Et, pour ce qui est des jeux, l'armée US ne convie guère les Irakiens qu'à de grandes parties de chasse mutuelles à balles réelles dans les rues et les campagnes d'Irak. Bref, il y a de l' amateurisme quelque part…
Mais cette litanie d'insuffisance ne s'arrête pas là. On sait que la grande affaire de l'administration Bush - et plus particulièrement de tous ceux qui, dans son personnel, ont fait carrière dans l'industrie d'armement - est l'usage de la supériorité militaire des Etats-Unis tout à la fois pour mieux assurer les intérêts politiques de Washigton, pour assurer ceux de ladite industrie d'armement et pour avantager les entreprises US travaillant à l'extérieur des Etats-Unis. Les nombreuses entreprises aéronautiques et d'armement ayant beaucoup souffert dans leur trésorerie de la fin de la guerre froide. La réussite d'un  tel projet oblige pourtant à réussir un tour de force qu'aucun empereur romain depuis Claude n'a réussi : faire des conquêtes rentables… La guerre coûte cher. Depuis toujours. Les tribus germaniques sacrifiaient leurs membres mâles, l'empire de Rome ses mercenaires et le produit de ses impôts, l'empire d'Iran les membres de sa noblesse, les califes arabes détruisaient l'assise même de leur économie agricole au profit des guerriers nomades dont ils avaient besoin, Lincoln anéantit la marine marchande des Etats-Unis et désertifia plusieurs des états de l'Union pour sa guerre contre le Sud, l'Etat soviétique sacrifia les espoirs de prospérité de ses citoyens au profit de l'Armée rouge… On  en finirait pas avec cette liste de sacrifices consenti au dieu Mars. Et W. Bush, lui, et tous ses amis qui ne sont jamais battus que pour décrocher des crédits d'Etat là ou des contrats ici, s'imaginaient faire des affaires, de bonnes  affaires, en faisant quelque chose qui n'a jamais rien rapporté qu'à des hommes comme César, Attila  ou Gengis Khan. Vertige de l'esprit d'entreprise US…

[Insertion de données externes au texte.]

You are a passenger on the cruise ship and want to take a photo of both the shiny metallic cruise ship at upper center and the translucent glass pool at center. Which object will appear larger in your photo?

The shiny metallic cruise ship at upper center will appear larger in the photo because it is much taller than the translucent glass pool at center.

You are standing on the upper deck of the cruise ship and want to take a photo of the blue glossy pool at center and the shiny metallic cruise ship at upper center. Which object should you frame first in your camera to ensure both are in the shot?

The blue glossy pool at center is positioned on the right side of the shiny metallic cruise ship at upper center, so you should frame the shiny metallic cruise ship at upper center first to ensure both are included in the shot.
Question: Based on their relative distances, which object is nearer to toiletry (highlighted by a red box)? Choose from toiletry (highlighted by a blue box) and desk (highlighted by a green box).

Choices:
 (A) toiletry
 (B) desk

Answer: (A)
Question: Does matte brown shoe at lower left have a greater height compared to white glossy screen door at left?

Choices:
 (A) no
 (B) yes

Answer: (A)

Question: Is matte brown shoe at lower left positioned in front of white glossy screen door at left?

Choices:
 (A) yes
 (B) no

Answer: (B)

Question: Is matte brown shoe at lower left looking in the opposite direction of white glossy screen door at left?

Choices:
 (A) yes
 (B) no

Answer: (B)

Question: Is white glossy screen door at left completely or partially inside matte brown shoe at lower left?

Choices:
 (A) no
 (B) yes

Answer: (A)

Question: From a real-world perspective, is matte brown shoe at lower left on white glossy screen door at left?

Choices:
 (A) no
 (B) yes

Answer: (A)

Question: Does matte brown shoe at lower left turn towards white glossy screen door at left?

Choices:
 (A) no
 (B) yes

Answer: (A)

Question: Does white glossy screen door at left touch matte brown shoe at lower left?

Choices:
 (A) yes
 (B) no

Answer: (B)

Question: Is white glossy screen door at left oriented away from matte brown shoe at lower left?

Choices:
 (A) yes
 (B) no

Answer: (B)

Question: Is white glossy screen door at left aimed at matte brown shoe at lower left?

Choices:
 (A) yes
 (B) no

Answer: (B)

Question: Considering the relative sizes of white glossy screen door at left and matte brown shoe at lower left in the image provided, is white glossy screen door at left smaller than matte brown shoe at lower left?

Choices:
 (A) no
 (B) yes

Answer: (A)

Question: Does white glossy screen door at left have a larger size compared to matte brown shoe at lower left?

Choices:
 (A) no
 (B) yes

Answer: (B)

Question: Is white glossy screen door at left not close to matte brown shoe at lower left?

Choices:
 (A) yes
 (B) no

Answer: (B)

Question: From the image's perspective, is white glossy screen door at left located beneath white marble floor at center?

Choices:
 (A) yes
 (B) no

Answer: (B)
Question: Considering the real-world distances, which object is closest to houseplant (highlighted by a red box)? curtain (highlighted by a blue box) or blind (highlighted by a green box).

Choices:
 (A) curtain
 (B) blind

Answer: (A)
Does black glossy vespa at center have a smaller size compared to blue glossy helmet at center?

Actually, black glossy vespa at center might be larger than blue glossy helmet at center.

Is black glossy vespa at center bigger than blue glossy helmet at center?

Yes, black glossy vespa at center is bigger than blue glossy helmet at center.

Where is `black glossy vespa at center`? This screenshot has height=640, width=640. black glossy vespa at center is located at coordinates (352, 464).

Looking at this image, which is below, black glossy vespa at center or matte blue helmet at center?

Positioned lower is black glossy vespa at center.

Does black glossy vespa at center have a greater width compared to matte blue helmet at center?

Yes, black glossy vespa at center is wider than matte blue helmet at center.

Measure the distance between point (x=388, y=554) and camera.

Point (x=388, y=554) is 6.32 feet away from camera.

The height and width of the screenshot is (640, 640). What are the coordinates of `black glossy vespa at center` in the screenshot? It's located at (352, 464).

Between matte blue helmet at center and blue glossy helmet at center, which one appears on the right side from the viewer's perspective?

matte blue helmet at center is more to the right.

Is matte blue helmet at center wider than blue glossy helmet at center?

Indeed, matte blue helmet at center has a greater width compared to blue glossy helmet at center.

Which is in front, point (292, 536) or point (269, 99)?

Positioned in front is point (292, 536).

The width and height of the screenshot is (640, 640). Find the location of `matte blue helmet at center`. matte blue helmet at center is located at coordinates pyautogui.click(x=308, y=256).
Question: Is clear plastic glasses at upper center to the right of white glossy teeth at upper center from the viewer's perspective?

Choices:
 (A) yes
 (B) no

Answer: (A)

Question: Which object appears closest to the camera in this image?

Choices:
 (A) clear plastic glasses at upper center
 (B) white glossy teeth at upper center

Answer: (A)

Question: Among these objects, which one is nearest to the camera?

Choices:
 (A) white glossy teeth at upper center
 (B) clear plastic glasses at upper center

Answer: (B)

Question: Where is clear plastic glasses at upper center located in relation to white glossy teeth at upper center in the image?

Car Attila, César, Gengis Khan avaient fait cette grande découverte qui manque au bagage culturel de W. Bush : pour s'enrichir à la guerre, il faut, premièrement, envahir des pays riches, secondement,  mater bien cruellement leurs populations, troisièmement, mettre la main sur des richesses faciles à emporter. W. Bush a envahi, premièrement, un pays du tiers-monde appauvris par un dictateur sanguinaire, deuxièmement, il voulait se faire applaudir comme un libérateur, troisièmement, les richesses qui faisaient saliver ses amis hommes d'affaires se trouvent enfouis à des centaines de mètres dans le sous-sol et ne sont récupérables qu'au prix d'une remise en état complète et furieusement coûteuse des installations pétrolières du pays…
Et on voit mal les grandes entreprises américaines envoyer leurs hommes exécuter de grands contrats en Irak alors que même les soldats US, plus compétents en matière de contre-guérilla que l'ingénieur pétrolier texan moyen…,  se font tirer comme des lapins. Il ne restera à ces trusts US qu'à sous-traiter à des entreprises irakiennes - celles-là même qui ont reconstruit le pays après la première guerre du Golfe -  les contrats obtenus auprès du nouveau gouvernement irakien. Si même celui-ci veut bien en accorder à des compagnies incapables de se déployer sur le terrain…
Bref, le Grand Dessein de l'administration Bush se dirige joyeusement vers un échec magistral.